Outside of town there were more adventures to be had. There are caves, petro glyphs, rock cutouts, junkyards, tunnels, mesas, mountains, a former golf course (in those days no-one expected them to be green and manicured), and huge open desert to explore. I loved exploring these caves. Sometimes I would imagine that they were connected to the caverns in Carlsbad by an Area 51 type research facility. One of the other unique, but secret, attractions is the petro glyphs. There only form of preservation is the secret. But there are some ‘modern petro glyphs’ aka graffiti. The ridge that these carved rocks are on is like the ridged back of a stegosaurus. The rocks follow the ridge in a nearly straight line. Just the environment provided so much to explore around Madrid. I could tell many stories of my friends and I getting into trouble. Leaving the actual stories aside, I realize that many of the ones worth telling have a theme. Someone got hurt. Never seriously, but it was certainly a valuable learning experience.

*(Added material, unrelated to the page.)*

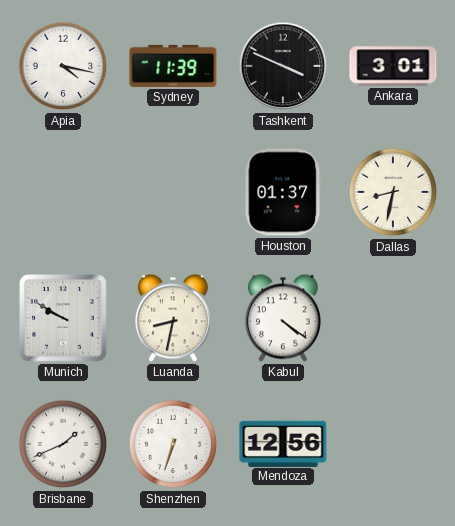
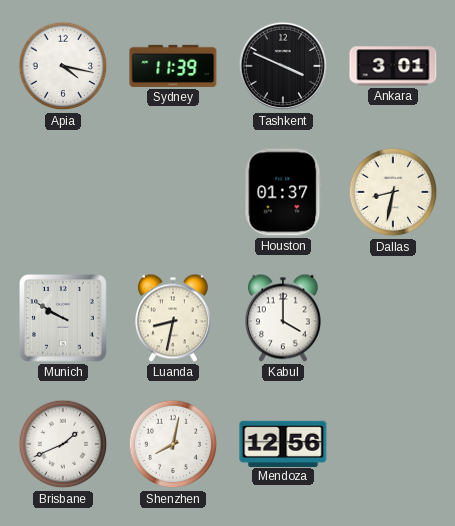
Kabul: 4:21 -> 4:00
Shenzhen: 6:33 -> 8:02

After my parents divorced, my father spent several years renting a space on a friend’s property. He lived in a small cab over trailer. Many people find it strange that anyone my age has ever used an actual outhouse, but there was a very nice one on this property. On the property there was one permanent building with a kitchen and shower. This building had running water from a huge underground storage tank. My father was in charge of hauling the water in. One of the most remarkable things about this 100 acre plot of land was that in order to access it you had to drive through an arroyo. This meant that during flash flood season we often had to tow out people who got stuck in the mud. One time I remember stopping on one side on the arroyo to look for something that my dad had lost. As we looked he stopped and had me listen. There was a low, growing roar. Less than a minute later, there was a ten foot high wall of water roaring down the arroyo in front of us. Once the water had established its presence, it ran slowly, and only a foot or so deep. Even that did not last long.
When my mother bought the property that she later built our home on, the house that was on the property had burned down. I even wrote a poem when I was about five about the ‘Burnt Up House’ as we called it. The original homes in Madrid were hauled in on the railroad. They were very minimalist. Because they were made only of wood, they are now tinder boxes. If one of these homes catches fire, the heat alone can catch the next. We are VERY cautious about open flames in Madrid.
Because water is at a premium, when my grandparents chose to rent out part of their home, they were left without a bathroom. We took baths in a big plastic tub with water we heated up on the stove. They had a port-a-potty out back.
I hope that this gives some insight into who I am, and how I got that way. I believe that the experiences I had growing up are invaluable. I believe that everyone should have the opportunity to live out of time and place. I believe that everyone should have the opportunity to explore the natural world as well as the historical one.